Nanyumba, a Sandhurst trained officer, worked as acting chief of staff following Oyite-Ojok’s demise.
It was after the confrontations and fighting that the Okellos ejected Obote and placed power in the hands of a Military Council under the leadership of Gen Tito Okello Lutwa.
They also formed a government of national unity and invited all warring parties to join a national reconciliation and nation building effort.
The other armed groups like the Federal Democratic Movement (FEDEMU), Uganda Freedom Movement (UFM), Former Uganda National Army (FUNA), and the Uganda National Rescue Front (UNRF) heeded the call, but NRA did not.
Mr Museveni and his rebels were a no show at the first round of talks that were held in Dar es Salaam, prompting Gen Tito Okello to draw then Tanzanian president Julius Nyerere into the talks.
Thanks to Nyerere, alternative arrangements were made for talks to be held in Kenya under the auspices of then Kenyan president Daniel arap Moi.
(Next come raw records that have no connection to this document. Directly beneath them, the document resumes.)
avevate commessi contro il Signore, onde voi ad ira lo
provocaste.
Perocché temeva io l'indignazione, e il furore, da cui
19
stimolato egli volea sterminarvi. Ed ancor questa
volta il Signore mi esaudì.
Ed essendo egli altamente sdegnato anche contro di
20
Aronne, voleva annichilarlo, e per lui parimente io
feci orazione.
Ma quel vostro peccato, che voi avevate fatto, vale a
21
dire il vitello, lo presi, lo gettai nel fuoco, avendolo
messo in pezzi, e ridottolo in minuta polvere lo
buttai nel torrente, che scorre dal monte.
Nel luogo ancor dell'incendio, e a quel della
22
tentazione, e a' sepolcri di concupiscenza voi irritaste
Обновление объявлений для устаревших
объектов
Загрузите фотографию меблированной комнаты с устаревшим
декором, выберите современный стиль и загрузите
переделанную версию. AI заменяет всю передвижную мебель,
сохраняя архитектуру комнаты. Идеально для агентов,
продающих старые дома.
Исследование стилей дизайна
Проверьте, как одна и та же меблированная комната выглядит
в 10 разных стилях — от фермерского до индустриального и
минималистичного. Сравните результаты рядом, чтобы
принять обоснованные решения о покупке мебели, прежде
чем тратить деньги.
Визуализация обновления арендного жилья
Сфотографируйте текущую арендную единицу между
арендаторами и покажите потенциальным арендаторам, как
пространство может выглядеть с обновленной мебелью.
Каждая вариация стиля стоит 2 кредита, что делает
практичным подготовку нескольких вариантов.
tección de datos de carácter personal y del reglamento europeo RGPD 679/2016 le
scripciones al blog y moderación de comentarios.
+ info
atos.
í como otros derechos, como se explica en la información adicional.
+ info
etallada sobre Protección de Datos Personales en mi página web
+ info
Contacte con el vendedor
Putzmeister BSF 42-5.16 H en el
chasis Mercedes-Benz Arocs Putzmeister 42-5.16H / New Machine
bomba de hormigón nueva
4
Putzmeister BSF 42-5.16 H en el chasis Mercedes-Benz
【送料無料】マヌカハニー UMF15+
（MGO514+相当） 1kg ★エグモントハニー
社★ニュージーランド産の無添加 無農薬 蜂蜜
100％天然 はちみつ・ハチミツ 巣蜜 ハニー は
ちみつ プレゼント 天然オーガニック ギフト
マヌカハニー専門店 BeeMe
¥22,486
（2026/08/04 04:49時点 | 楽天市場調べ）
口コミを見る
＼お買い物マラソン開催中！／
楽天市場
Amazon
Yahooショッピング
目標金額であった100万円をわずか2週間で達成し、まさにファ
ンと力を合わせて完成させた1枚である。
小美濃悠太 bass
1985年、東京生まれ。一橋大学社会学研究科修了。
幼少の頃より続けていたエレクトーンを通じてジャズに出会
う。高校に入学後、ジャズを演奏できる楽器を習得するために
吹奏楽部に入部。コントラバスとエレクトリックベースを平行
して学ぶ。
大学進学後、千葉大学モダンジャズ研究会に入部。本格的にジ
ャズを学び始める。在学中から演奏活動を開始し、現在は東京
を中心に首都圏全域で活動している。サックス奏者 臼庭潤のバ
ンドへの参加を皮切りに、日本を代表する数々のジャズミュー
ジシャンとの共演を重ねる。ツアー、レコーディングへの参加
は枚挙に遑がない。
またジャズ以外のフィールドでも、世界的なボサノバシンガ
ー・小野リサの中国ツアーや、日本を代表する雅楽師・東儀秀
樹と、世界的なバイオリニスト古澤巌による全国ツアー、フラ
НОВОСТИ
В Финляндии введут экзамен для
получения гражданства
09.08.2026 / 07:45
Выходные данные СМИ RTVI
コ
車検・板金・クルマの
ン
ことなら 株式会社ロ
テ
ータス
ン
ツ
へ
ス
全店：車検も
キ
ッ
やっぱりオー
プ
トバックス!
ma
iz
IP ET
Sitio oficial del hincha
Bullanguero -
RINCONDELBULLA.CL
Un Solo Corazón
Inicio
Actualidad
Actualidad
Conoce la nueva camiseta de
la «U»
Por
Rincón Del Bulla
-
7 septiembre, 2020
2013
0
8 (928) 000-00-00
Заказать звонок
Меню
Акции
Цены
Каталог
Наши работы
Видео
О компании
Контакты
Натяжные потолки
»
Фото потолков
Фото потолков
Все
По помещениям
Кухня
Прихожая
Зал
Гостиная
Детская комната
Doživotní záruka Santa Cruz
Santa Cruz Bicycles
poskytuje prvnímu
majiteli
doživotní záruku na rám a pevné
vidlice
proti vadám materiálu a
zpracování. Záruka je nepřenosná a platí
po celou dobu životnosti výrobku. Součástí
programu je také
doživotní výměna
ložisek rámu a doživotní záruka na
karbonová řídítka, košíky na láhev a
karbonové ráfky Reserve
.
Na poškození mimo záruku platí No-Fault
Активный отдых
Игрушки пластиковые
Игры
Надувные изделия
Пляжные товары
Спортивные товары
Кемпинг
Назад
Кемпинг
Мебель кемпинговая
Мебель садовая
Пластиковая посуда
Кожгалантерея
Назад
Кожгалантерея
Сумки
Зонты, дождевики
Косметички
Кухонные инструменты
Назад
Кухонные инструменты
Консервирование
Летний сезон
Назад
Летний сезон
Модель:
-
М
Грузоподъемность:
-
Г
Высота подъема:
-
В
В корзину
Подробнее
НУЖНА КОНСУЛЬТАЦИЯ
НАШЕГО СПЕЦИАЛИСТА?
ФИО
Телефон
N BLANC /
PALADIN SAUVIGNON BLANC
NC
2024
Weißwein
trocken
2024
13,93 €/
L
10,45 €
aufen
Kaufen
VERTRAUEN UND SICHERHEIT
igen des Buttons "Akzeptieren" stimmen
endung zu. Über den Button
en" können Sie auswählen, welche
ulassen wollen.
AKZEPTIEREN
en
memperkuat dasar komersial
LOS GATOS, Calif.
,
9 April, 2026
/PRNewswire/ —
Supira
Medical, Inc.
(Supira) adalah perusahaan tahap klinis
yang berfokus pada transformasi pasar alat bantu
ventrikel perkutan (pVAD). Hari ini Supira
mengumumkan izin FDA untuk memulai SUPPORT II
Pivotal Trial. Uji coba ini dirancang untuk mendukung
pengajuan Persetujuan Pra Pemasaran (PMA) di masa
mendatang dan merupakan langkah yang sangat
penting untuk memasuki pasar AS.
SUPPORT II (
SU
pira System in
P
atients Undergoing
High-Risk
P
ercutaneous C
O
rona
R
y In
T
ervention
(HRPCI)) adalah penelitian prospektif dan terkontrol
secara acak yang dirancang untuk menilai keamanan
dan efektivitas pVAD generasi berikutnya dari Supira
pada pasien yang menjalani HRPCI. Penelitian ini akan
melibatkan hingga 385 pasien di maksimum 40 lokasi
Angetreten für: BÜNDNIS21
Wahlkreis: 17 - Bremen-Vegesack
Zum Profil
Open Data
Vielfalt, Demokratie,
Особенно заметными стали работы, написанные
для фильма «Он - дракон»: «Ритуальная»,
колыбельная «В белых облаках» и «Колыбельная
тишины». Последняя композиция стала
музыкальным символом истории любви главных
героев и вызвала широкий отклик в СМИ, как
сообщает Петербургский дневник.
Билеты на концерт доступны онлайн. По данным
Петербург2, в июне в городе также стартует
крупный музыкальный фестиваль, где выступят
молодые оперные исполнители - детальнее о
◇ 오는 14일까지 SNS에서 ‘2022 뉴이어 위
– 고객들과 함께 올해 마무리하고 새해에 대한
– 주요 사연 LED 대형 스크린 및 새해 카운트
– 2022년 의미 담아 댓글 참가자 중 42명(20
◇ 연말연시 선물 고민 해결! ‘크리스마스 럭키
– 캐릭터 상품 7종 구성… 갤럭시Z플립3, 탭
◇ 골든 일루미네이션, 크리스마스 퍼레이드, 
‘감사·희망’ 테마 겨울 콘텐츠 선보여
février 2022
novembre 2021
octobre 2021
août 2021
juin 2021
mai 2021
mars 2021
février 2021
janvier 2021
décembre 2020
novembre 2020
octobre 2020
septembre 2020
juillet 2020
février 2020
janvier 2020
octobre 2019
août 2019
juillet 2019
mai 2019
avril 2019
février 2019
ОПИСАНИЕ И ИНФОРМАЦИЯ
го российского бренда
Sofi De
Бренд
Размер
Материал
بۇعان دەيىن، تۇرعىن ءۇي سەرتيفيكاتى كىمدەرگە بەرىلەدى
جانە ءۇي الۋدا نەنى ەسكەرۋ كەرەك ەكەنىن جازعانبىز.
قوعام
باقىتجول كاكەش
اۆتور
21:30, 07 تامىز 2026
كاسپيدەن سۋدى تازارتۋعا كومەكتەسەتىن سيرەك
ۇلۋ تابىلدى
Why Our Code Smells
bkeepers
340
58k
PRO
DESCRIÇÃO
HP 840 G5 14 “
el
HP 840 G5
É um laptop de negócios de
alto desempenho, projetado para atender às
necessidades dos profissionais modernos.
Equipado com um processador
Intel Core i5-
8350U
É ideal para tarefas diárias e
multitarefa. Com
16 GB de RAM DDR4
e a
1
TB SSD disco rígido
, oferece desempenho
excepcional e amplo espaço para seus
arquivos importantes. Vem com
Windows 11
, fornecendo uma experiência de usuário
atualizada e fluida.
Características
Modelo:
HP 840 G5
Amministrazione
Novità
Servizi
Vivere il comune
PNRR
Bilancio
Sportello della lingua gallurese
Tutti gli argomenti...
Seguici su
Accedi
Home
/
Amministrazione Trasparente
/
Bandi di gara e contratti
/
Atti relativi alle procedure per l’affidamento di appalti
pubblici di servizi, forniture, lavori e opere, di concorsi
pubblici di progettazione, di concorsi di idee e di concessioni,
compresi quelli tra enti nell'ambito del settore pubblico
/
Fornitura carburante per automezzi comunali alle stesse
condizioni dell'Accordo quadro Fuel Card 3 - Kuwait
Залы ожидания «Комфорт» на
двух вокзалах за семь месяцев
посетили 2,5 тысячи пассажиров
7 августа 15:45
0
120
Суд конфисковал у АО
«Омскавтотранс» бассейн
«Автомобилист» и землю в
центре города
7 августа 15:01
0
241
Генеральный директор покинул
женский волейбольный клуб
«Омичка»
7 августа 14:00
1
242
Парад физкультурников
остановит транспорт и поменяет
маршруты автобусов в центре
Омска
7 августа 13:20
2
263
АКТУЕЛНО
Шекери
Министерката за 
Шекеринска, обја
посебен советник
Negotiations commenced on August 26, 1985, and ended with the signing of the accord on December 17, 1985.
On his return to Kampala, Gen Tito, who thought that the accord was cast in stone, boasted that the document had rendered the venomous viper impotent.
“Tume towa meno ya Salambwa,” (We have removed the fangs of the puff adder) he famously declared.
Gen Okello had earlier referred to Museveni as a “snake”, accusing him of “cheating” at war. It is not clear whether that was because Mr Museveni and his NRM/A had chosen to employ guerrilla tactics as opposed to conventional warfare.
Cracks
The accord, however, started running into trouble almost immediately.
A day after it was signed, Britain announced that it would not form part of the ceasefire monitoring team. The team was meant to have representatives from three countries including Canada and Kenya.
Nine days after the document was signed, Mr Museveni, responding to reports of nationwide looting, arson and killings, declared that his forces would march onto Kampala in order to stop the mayhem.
A month after the signing, NRM launched an offensive on several fronts, attacking many key government installations around Kampala.
Flight
Early on the morning of January 25, 1986, Okello was forced to flee the country by helicopter as rebels of the NRA closed in. His aides crossed the common border of Uganda and Kenya at Busia.
He lived in Kenya, Tanzania and a number of European countries before returning to Uganda after nearly eight years in exile.
According to the book Uganda’s Presidents which was published by Fountain Publishers in 2012, he returned “under a negotiated amnesty”. The book, however, did not say who was involved in the negotiations or the full details of the settlement.
The amnesty, however, meant that he could not be subjected to criminal prosecution or any other form of punishment. Had he committed any crimes? That we might never know.
Mr Museveni went on to appoint Gen Okello a senior presidential advisor. He soon after named the General’s son, Henry Oryem Okello, a minister of State for Education and Sports. Mr Oryem remains a member of Mr Museveni’s Cabinet.
On February 1, 1994, Gen Okello escorted the President on a tour of Gulu where he warned the Acholi against “ganging up with the same system and people” who killed “their sons Brig [Pierino] Okoya and Col [Wilson Owiny] Omoya”. The “system and people” that he was referring to remains a mystery.
Gen Okello passed away on June 3, 1996, after more than three months of a fight for his life. He had been admitted to Nsambya Hospital in March the same year. He was nearly 82 when he passed on.
He remains only one of two former Ugandan presidents who returned and died in Uganda after being deposed by the military. The other one was Godfrey Binaisa who was deposed in 1979.